Global energy investment is set to reach a record $3.3trn in 2025, with clean technologies attracting more than twice the capital of fossil fuels, according to the International Energy Agency.
The IEA’s World Energy Investment 2025 report forecasts $2.2trn will be directed towards clean energy, including renewables, grids, storage, nuclear, and electrification. Fossil fuel investment is expected to total $1.1trn.
IEA executive director Fatih Birol said energy security is a key driver of this year’s record investment levels.
“Countries and companies are seeking to insulate themselves from a wide range of risks,” said Birol. “Despite geopolitical and economic uncertainties, most existing projects remain on track.”
China remains the world’s largest energy investor, spending nearly as much as the EU and US combined, with almost one-third of global clean energy investment, the IEA said.
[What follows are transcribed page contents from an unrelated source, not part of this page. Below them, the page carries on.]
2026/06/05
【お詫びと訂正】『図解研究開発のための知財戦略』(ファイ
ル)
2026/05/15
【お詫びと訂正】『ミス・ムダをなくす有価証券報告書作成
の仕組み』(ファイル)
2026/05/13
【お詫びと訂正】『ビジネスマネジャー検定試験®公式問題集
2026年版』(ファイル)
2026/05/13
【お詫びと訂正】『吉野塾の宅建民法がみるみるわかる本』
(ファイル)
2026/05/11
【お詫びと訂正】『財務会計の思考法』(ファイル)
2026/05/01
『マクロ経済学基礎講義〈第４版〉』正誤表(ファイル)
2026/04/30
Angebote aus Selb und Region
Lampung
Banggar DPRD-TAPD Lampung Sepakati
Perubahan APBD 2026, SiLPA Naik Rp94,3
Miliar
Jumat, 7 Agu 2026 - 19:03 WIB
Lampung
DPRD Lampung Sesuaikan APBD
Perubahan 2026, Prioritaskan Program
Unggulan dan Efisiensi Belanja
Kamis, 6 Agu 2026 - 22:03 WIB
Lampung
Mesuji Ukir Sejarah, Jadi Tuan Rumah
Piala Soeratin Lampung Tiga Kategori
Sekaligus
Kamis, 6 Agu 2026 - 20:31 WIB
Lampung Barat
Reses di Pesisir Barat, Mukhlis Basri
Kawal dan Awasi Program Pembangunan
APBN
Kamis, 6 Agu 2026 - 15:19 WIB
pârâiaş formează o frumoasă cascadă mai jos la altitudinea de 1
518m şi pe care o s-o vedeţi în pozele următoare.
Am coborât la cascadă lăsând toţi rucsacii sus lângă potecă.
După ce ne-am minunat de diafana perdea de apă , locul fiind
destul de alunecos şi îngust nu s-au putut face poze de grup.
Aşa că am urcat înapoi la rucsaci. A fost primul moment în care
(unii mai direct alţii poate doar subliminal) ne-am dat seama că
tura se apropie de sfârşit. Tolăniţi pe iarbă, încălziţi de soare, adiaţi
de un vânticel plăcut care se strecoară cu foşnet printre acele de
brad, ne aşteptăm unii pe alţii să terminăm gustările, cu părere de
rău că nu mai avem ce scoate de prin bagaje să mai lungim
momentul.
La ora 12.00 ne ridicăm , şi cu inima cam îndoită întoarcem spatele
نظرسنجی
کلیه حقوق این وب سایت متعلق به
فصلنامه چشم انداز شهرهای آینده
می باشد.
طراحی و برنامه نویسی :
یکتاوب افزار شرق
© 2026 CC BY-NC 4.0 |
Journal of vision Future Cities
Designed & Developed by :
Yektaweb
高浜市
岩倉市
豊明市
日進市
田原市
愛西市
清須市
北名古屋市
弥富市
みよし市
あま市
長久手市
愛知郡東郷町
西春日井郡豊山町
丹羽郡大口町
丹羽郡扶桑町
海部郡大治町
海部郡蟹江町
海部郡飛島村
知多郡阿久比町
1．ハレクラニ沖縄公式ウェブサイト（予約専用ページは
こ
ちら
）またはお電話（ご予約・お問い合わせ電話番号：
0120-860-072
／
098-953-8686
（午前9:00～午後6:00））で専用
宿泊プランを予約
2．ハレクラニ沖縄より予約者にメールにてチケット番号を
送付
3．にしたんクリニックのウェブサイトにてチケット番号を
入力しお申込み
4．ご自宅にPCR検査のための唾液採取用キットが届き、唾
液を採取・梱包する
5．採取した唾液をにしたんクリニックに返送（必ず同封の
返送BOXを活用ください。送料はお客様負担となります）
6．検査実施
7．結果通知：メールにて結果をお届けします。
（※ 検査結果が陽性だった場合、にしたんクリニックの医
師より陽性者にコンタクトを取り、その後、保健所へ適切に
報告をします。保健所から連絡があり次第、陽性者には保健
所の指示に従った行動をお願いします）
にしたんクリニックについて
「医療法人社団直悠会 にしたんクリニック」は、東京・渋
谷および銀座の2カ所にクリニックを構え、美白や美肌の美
Solar PV is the dominant technology, expected to attract $450bn in investment this year. Battery storage is also rising rapidly, exceeding $65bn, while nuclear spending is on track to reach $75bn.
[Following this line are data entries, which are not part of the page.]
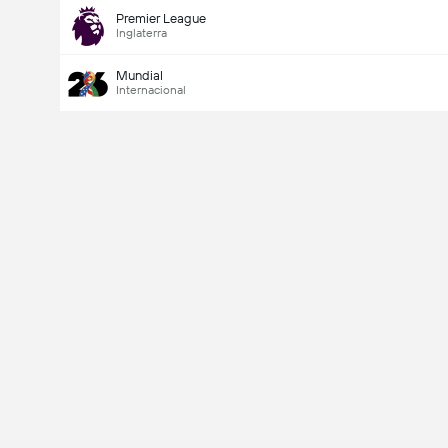
Premier League
Inglaterra
Mundial
Internacional
Último goleador
Si
No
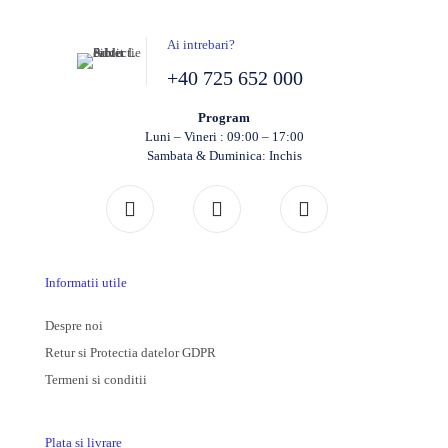
Ai intrebari?
+40 725 652 000
Program
Luni – Vineri : 09:00 – 17:00
Sambata & Duminica: Inchis
Informatii utile
Despre noi
Retur si Protectia datelor GDPR
Termeni si conditii
Plata si livrare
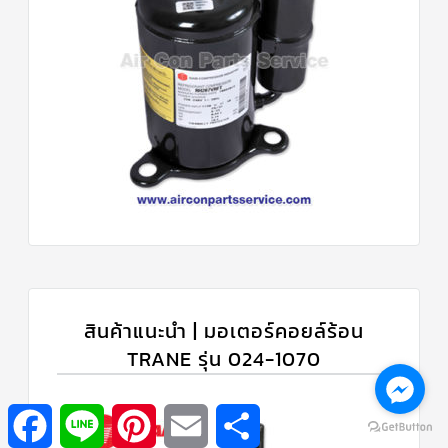
สินค้าแนะนำ | มอเตอร์คอยล์ร้อน
TRANE รุ่น 024-1070
Facebook
Line
Pinterest
Email
Share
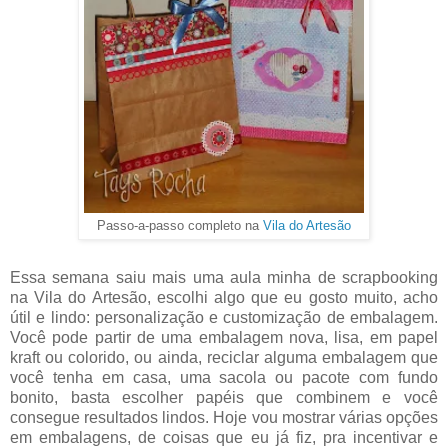
Passo-a-passo completo na
Vila do Artesão
Essa semana saiu mais uma aula minha de scrapbooking
na Vila do Artesão, escolhi algo que eu gosto muito, acho
útil e lindo: personalização e customização de embalagem.
Você pode partir de uma embalagem nova, lisa, em papel
kraft ou colorido, ou ainda, reciclar alguma embalagem que
você tenha em casa, uma sacola ou pacote com fundo
bonito, basta escolher papéis que combinem e você
consegue resultados lindos. Hoje vou mostrar várias opções
em embalagens, de coisas que eu já fiz, pra incentivar e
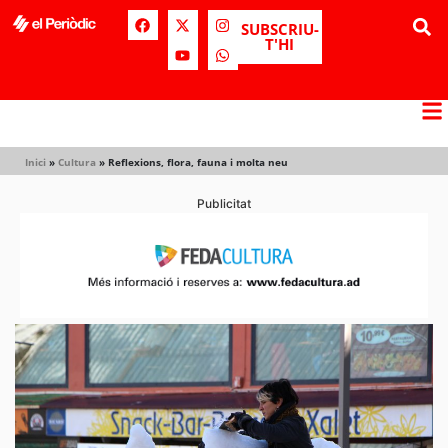
SUBSCRIU-
T'HI
Inici
»
Cultura
»
Reflexions, flora, fauna i molta neu
Publicitat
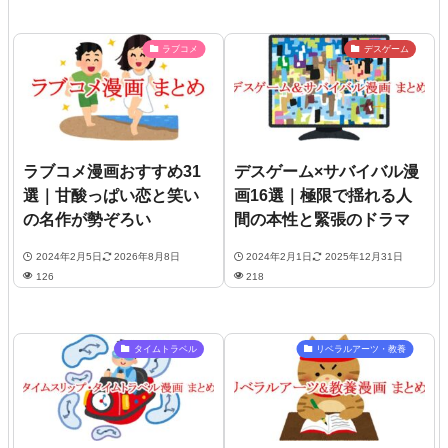
ラブコメ
デスゲーム
ラブコメ漫画おすすめ31
デスゲーム×サバイバル漫
選｜甘酸っぱい恋と笑い
画16選｜極限で揺れる人
の名作が勢ぞろい
間の本性と緊張のドラマ
2024年2月5日
2026年8月8日
2024年2月1日
2025年12月31日
126
218
タイムトラベル
リベラルアーツ・教養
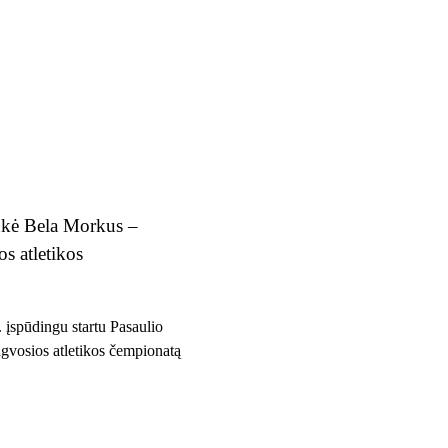
inkė Bela Morkus –
s atletikos
 įspūdingu startu Pasaulio
gvosios atletikos čempionatą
Electricity investment-including generation, grids and storage-is now 50% higher than fossil fuel supply spending. A decade ago, fossil fuels outpaced electricity by 30%.
However, the IEA warned grid investment-currently $400bn-is lagging behind and must rise to match generation spending by the early 2030s to ensure electricity security.
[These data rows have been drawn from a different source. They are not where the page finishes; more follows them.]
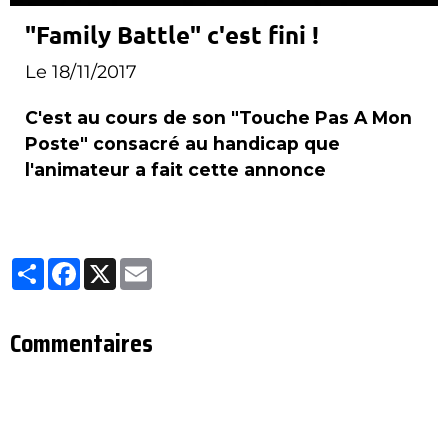
"Family Battle" c'est fini !
Le 18/11/2017
C'est au cours de son "Touche Pas A Mon
Poste" consacré au handicap que
l'animateur a fait cette annonce
Partager
Facebook
X
Email
Commentaires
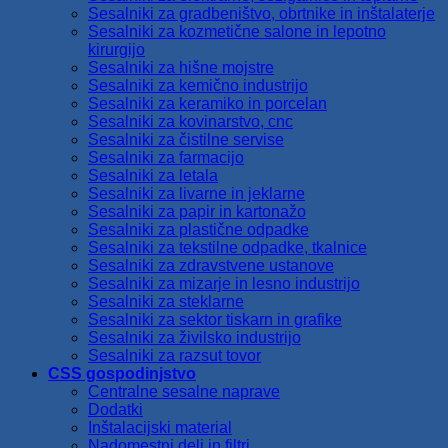
Sesalniki za gradbeništvo, obrtnike in inštalaterje
Sesalniki za kozmetične salone in lepotno
kirurgijo
Sesalniki za hišne mojstre
Sesalniki za kemično industrijo
Sesalniki za keramiko in porcelan
Sesalniki za kovinarstvo, cnc
Sesalniki za čistilne servise
Sesalniki za farmacijo
Sesalniki za letala
Sesalniki za livarne in jeklarne
Sesalniki za papir in kartonažo
Sesalniki za plastične odpadke
Sesalniki za tekstilne odpadke, tkalnice
Sesalniki za zdravstvene ustanove
Sesalniki za mizarje in lesno industrijo
Sesalniki za steklarne
Sesalniki za sektor tiskarn in grafike
Sesalniki za živilsko industrijo
Sesalniki za razsut tovor
CSS gospodinjstvo
Centralne sesalne naprave
Dodatki
Inštalacijski material
Nadomestni deli in filtri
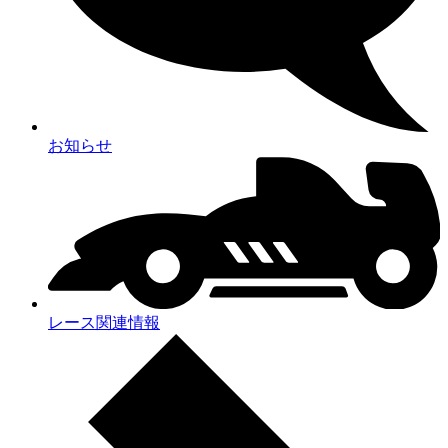
お知らせ
レース関連情報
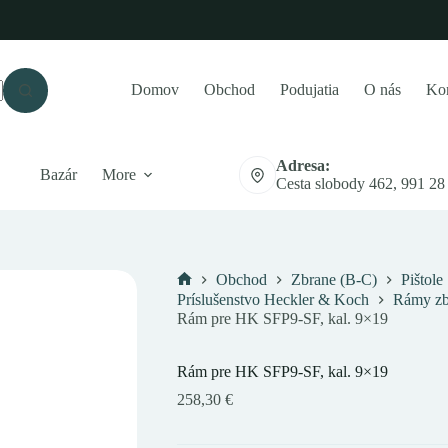
Domov
Obchod
Podujatia
O nás
Kon
Adresa:
Bazár
More
Cesta slobody 462, 991 28
Obchod
Zbrane (B-C)
Pištole
Domov
Príslušenstvo Heckler & Koch
Rámy zbr
Rám pre HK SFP9-SF, kal. 9×19
Rám pre HK SFP9-SF, kal. 9×19
258,30
€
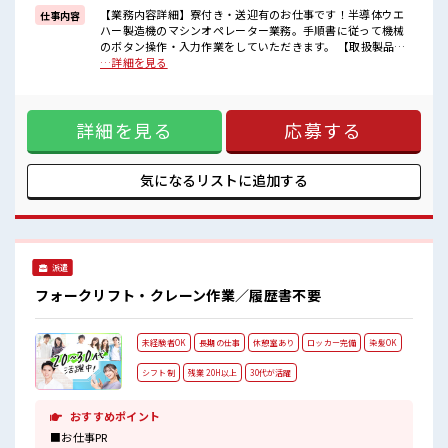
イチからスキルUP・ステップUP目指していきましょう！
【業務内容詳細】寮付き・送迎有のお仕事です！半導体ウエ
仕事内容
ハー製造機のマシンオペレーター業務。手順書に従って機械
■職場の雰囲気
のボタン操作・入力作業をしていただきます。 【取扱製品詳
少人数の職場でこじんまり。
細】半導体 ※寮アリのお仕事！一人暮らしスタートにもピッ
…詳細を見る
職場の仲間との交流もできちゃうかも？
タリ♪ ■お仕事PR ≪寮で住込みで働こう≫ 自宅～職場が遠く
休憩室で楽しくおしゃべり！
ても、 興味があれば安心して応募できちゃう！ 自分で部屋を
ストレス解消☆
借りるより安く住めちゃうかも？ ≪稼ぎたい人向け≫ 高収入
職場にはロッカー完備！
詳細を見る
応募する
を希望される方にオススメ。 残業は月20時間以上あります♪
私物の置きすぎには注意が必要ですね★
≪ラクラク制服アリ≫ 制服があるので、 毎日の服装の悩み解
消♪ ≪未経験OKの仕事≫ 新しいことにチャレンジするのは
不安だけど、 しっかり働く環境が整っています！ イチからス
気になるリストに
追加する
キルUP・ステップUP目指していきましょう！ ■職場の雰囲
気 少人数の職場でこじんまり。 職場の仲間との交流もできち
ゃうかも？ 休憩室で楽しくおしゃべり！ ストレス解消☆ 職場
にはロッカー完備！ 私物の置きすぎには注意が必要ですね★
派遣
フォークリフト・クレーン作業／履歴書不要
未経験者OK
長期の仕事
休憩室あり
ロッカー完備
染髪OK
シフト制
残業 20H以上
30代が活躍
おすすめポイント
■お仕事PR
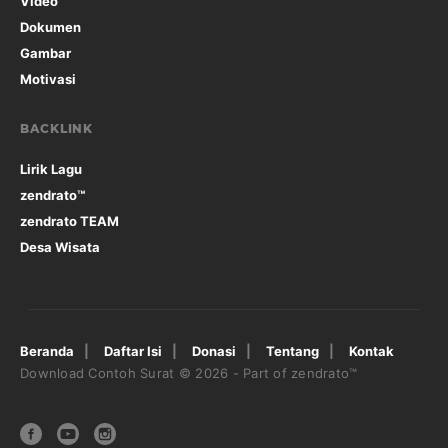
Video
Dokumen
Gambar
Motivasi
BACKLINK
Lirik Lagu
zendrato™
zendrato TEAM
Desa Wisata
Beranda
Daftar Isi
Donasi
Tentang
Kontak
Download Contoh Surat
© 2026 - Part of zendrato™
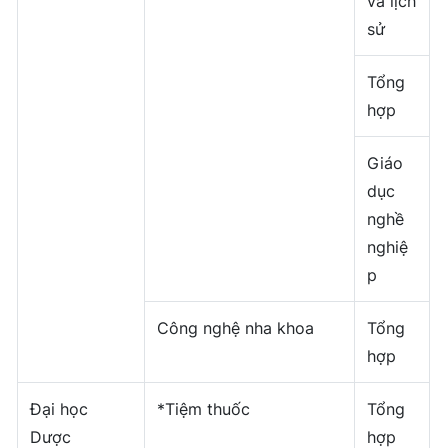
và lịch
sử
Tổng
hợp
Giáo
dục
nghề
nghiệ
p
Công nghệ nha khoa
Tổng
hợp
Đại học
*Tiệm thuốc
Tổng
Dược
hợp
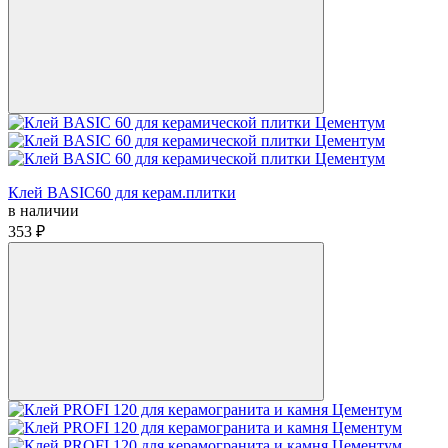
Клей BASIC60 для керам.плитки
в наличии
353 ₽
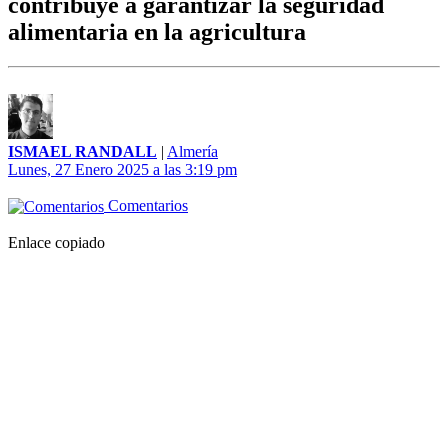
contribuye a garantizar la seguridad
alimentaria en la agricultura
ISMAEL RANDALL
|
Almería
Lunes, 27 Enero 2025 a las 3:19 pm
Comentarios
Enlace copiado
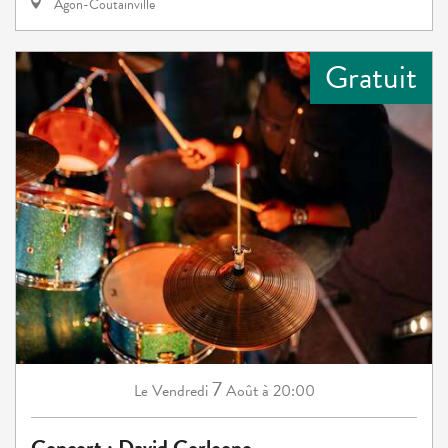
Agon-Coutainville
Gratuit
7
Vendredi
Août
à 20:00
Le
Concert : David Corleone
Upstream oil investment is projected to fall by 6% in 2025, driven by weaker demand and a sharp drop in US tight oil activity. By contrast, LNG investment is surging, with new capacity expected from 2026 to 2028 in the US, Qatar, Canada and other markets.
Spending remains highly uneven. Africa, home to 20% of the global population, accounts for just 2% of clean energy investment, the report noted. Total energy investment on the continent has declined by a third over the past decade.
The IEA said international public finance must scale up and be used strategically to unlock greater private capital in emerging and developing economies.